South By Southwest was an eye opener for the three CGAL Editorial Board members who made the trip to Austin. Up to now we loved our annual pilgrimage to Siggraph, but that is now history! The diversity of the folks we met is breathtaking, and what we learned through presentations and discussions we had, invites quite some change to the CGAL Project.

CGAL and the Metaverse

We didn't come by accident to South By, but were invited by a manager of a software development team working for f**k (or m**a?), which heavily uses CGAL. The goal of the invitation was to meet the team of engineersmetamates (programming geeks), but also to meet the users of their software (design geeks), as well as the future inhabitants of the metaverse (again, geeks).
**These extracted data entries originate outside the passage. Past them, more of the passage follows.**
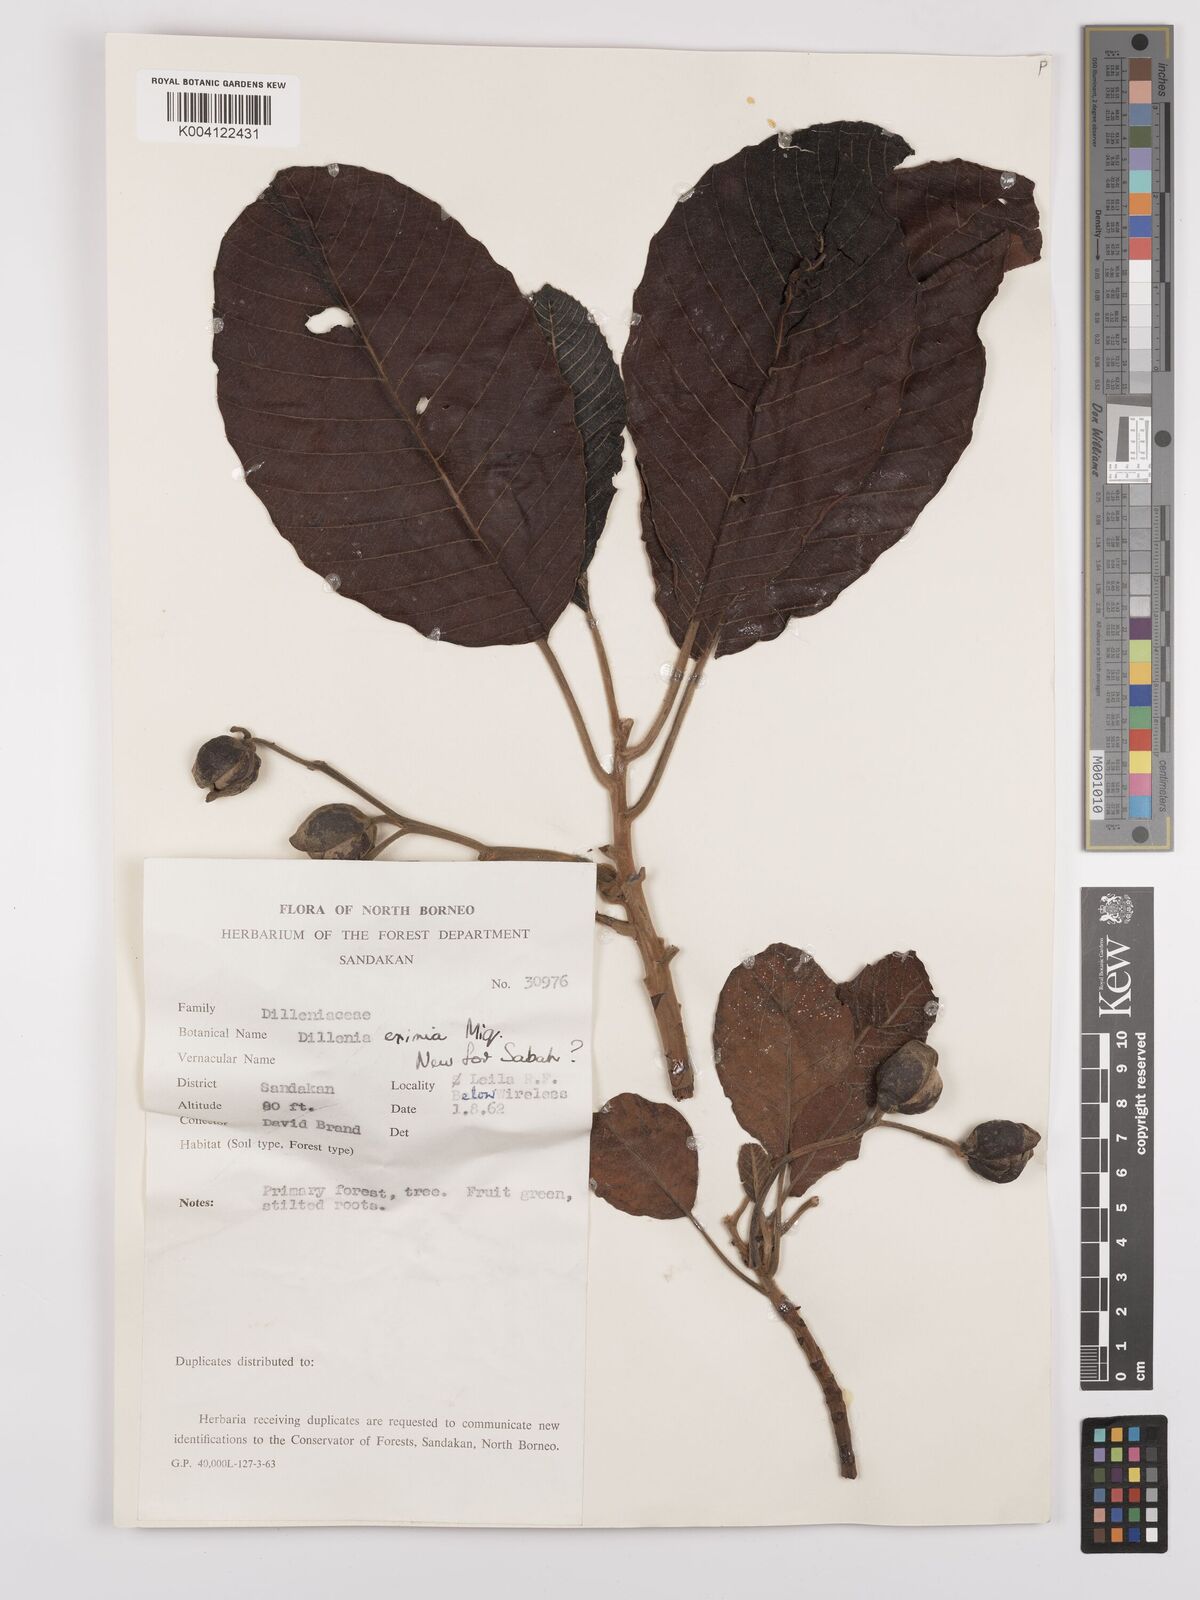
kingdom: Plantae
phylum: Tracheophyta
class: Magnoliopsida
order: Dilleniales
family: Dilleniaceae
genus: Dillenia
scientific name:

Meeting these end users showed us the importance of adding progress reporting and cancel features to, say, 3D Boolean operations (see pull request PR 6461), although most South By attendees reacted allergic to the word "cancel"...

While it is one thing to provide geometric algorithms to the makers of the Metaverse, it became clear that we have to make CGAL accessible to the avatars who will start to program within the metaverse using CGAL software components from the virtual CGAL store. This means goodbye to C++, and hello visual and cerebral programming, or at least coming up with an intuitive binding as typing on a virtual keyboard in a virtual Emacs is not really a productive way to code inside the metaverse.

Drop us a line with a guess which CGAL data structure is the most heavily used in the following scene and get the chance to win a CGAL doodle (see next section).


Yacht Clubs, Doodles, and a CGAL NFT

While prices of yachts such as the Sheherazade are dropping fast these days, being a member of the Bored Ape Yacht Club remains a luxury for the happy few. Doodles are more affordable non-fungible tokens (or NFT), and we convinced Scott Martin to design one hundred brand new CGAL focused NFT doodles. Scott plans to combine their well-known characters with textures generated with the help of Voronoi diagrams, heat maps, and barycentric coordinates. These doodles will primarily be used by CGAL developers and users as visual ID on development platforms such as GitHub.

I never had imagined that the pattern on a giraffe is a Voronoi diagram!

Scott Martin, Doodle Inc.

While the price of the CGAL doodles will not skyrocket (one hundred NFTs is a lot for our niche community), we have one CGAL algorithm under development that will soon be distributed under the AGPL, and at the same time as an NFT with a single instance to be used by one of the customers of GeometryFactory, the CGAL company. As chances are high that some other company sees a more profitable use case for this NFT, it will make an offer, leading to a transaction where the CGAL Project gets a cut. In the worst case, the new CGAL component will end up in the safe of a rich collector, or on a floppy disk sent to the moon just like Jeff Koons plan for his latest artwork. Several successful transactions may ultimately enable us to buy one of the bored apes -- and join their yacht club.

The CGAL NFT will be on the Ethereum blockchain, and the idea came us while at the South By session Blitzscaling.

Attribution

Pretty similar to restitution, claims for physical objects as the Partheon Marbles in the British Museum by Greece, attribution, that is to giving a thing the correct name, is a major moral issue and was heavily discussed in Austin. While Apollonius graph and Minkowski sum are acknowledged by science historians to be correctly attributed, several historians have serious doubts that the term Delaunay triangulation is appropriate. Recent research shows that the characteristics of being "the triangulation which maximizes the minimal angle" was already described in one of the oldest and most famous Chinese mathematical texts, the Zhoubi Suanjing. It is not clear that Sonia Delaunay was aware of this, but Ignorantia juris non excusat. And as we now know about it, we have to change -- the pull request is on the way.

This April joke came with a gallery.